How to find the focus of a Cassini oval?

Question

You are given some Cassini oval with foci somewhere on the x-axis. How to construct the foci using a compass and straightedge if only the coordinate axes and the oval are given? The foci are the same distance away from the origin.

This came up while I was doing the following. Given a hyperbola, find all points that see their polar on the hyperbola at a 30° angle. It seems like the set of those points is the Cassini oval.

I conjectured that the line that is both a tangent to the hyperbola and a normal to the Cassini oval intersects one of the axes in the focus of the Cassini oval. Proving this using calculus is very difficult so I was hoping a construction would give some more insight.

The end result should be finding the equation of the Cassini oval for a given hyperbola which means finding the focus first is necessary - hence the question.

Any help is appreciated.

Answer 1

Choose a coordinate system where the foci are $(\pm f,0)$. There are three possibilities.

1. The oval intersect $x$-axis at $4$ points $(\pm u, 0), (\pm v,0 )$ with $u > f > v > 0$. By definition, $(u,0)$ and $(v,0)$ has same product of distances to the foci.
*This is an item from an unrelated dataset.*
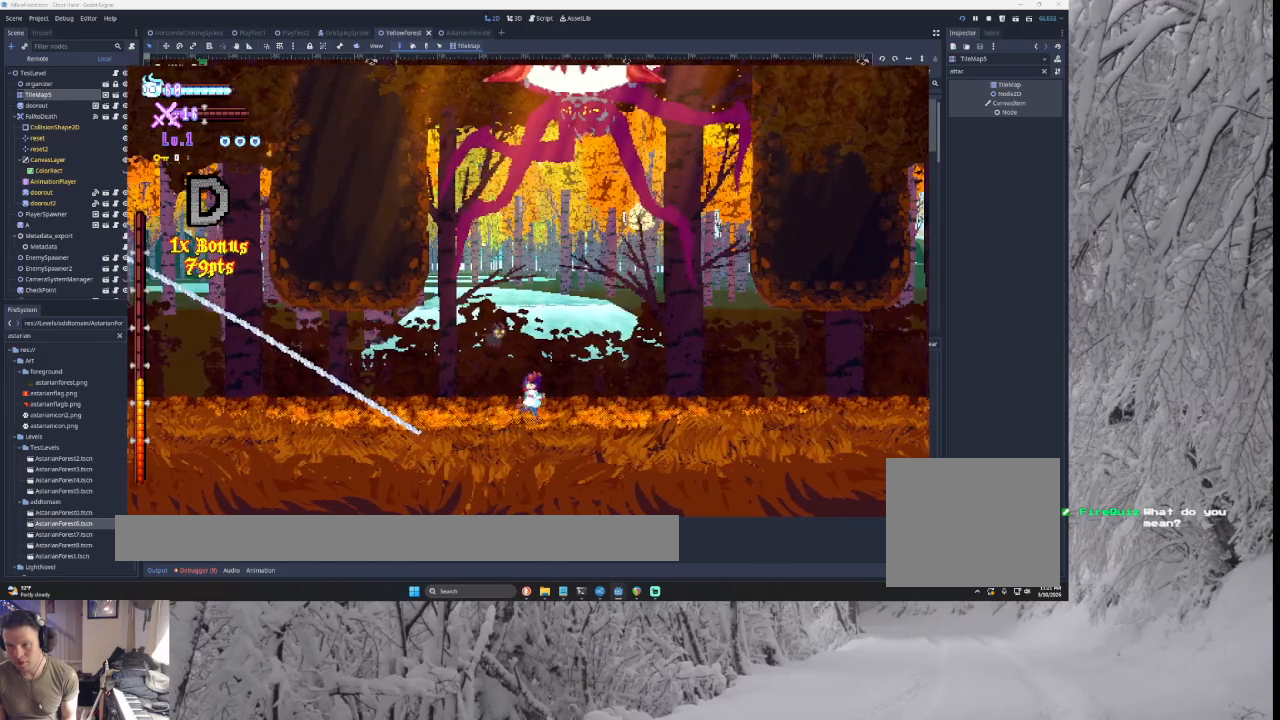
{"buttons": [], "left_stick": "down", "right_stick": "center", "events": [[133, "left_stick", "down"]]}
This implies $$u^2 - f^2 = |(u-f)(u+f)| = |(f-v)(v+f)| = f^2 - v^2$$

2. The oval intersect $x$-axis at $3$ points $(\pm u, 0), (0,0)$ with $u > f > 0$. We find $$u^2 - f^2 = |(u-f)(f+u)| = |(f-0)(f+0)| = f^2$$

3. The oval intersect $x$-axis at $2$ points $(\pm u,0)$ and $y$-axis at $2$ points $(0,\pm w)$ with $u > f > 0, w > 0$. In this case, $$u^2 - f^2 = \sqrt{(0-f)^2 + w^2}\sqrt{(0+f)^2 + w^2} = f^2 + w^2$$

In these $3$ cases, we have $2f^2 = u^2 + v^2$, $u^2$ and $u^2-w^2$ respectively.
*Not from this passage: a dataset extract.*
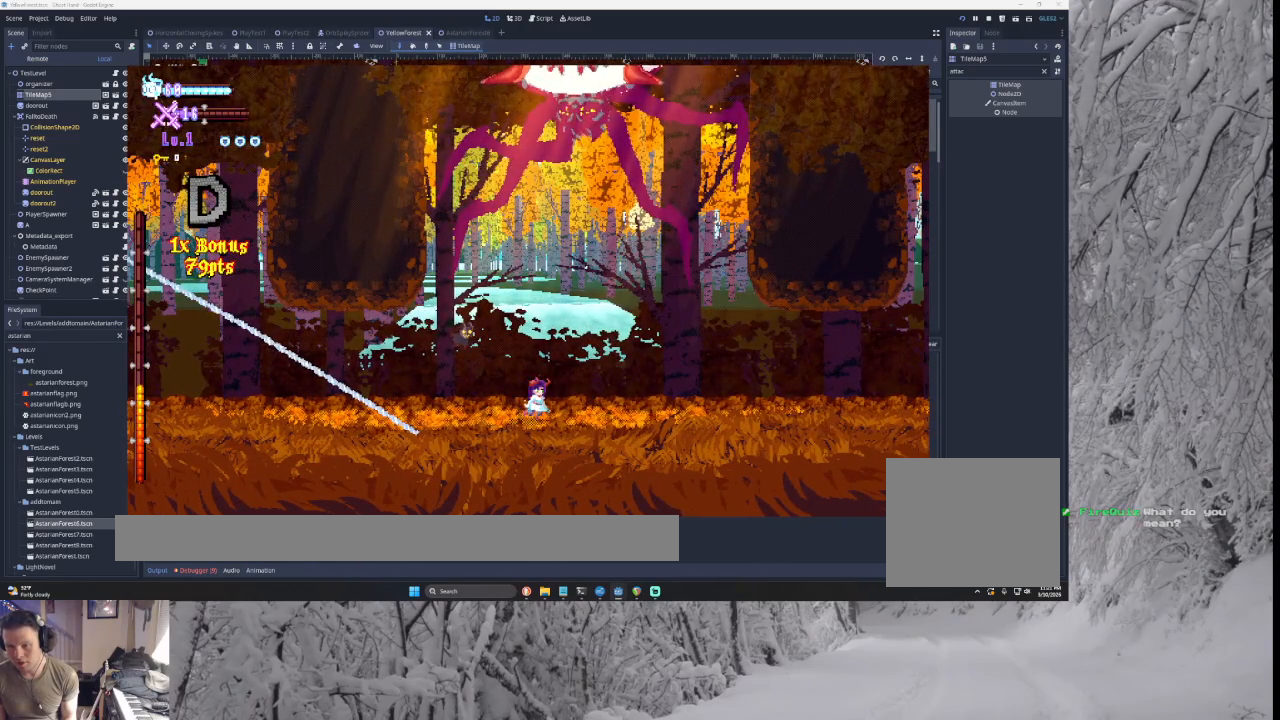
{"buttons": [], "left_stick": "down", "right_stick": "center", "events": []}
In case 1. We can compute $\sqrt{u^2+v^2}$ by setting up a right triangle with side $u, v$ and look at the hypotenuse.

In case 3. We can compute $\sqrt{u^2-w^2}$ by first setting up a circle of diameter $u$, intersect it with a circle with radius $w$ centered at an endpoint of the diameter and look at the distance between the intersection and the other end point of the diameter.

After these, divide the length $\ell = \sqrt{u^2+v^2}$, $u$ or $\sqrt{u^2-w^2}$ by $\sqrt{2}$ to get $f$. This can be done by setting a square of side $\ell$ and then look at the distance between any vertex and center of the square.

Answer 2

Below are constructions for Cassini ovals with center-to-focus length $a$ and product-of-distances-to-foci $b^2$. In each case, we start with a "circumcircle", locate a closest point $P$ to the center along an axis, then construct points $Q$, $R$, $S$ in that order. From the last of these points we determine an inscribed $2a$-by-$2b$ rectangle, so that we have not only located the foci but also derived the parameter $b$.

• $a > b$:

• $a < b$:

• $a=b$:

Verification is left as an exercise to the reader, who may consider the Cartesian equation $$\left((x-a)^2+y^2\right)\left((x+a)^2+y^2\right)=b^4 $$ and salient algebraic details from @Achille's answer.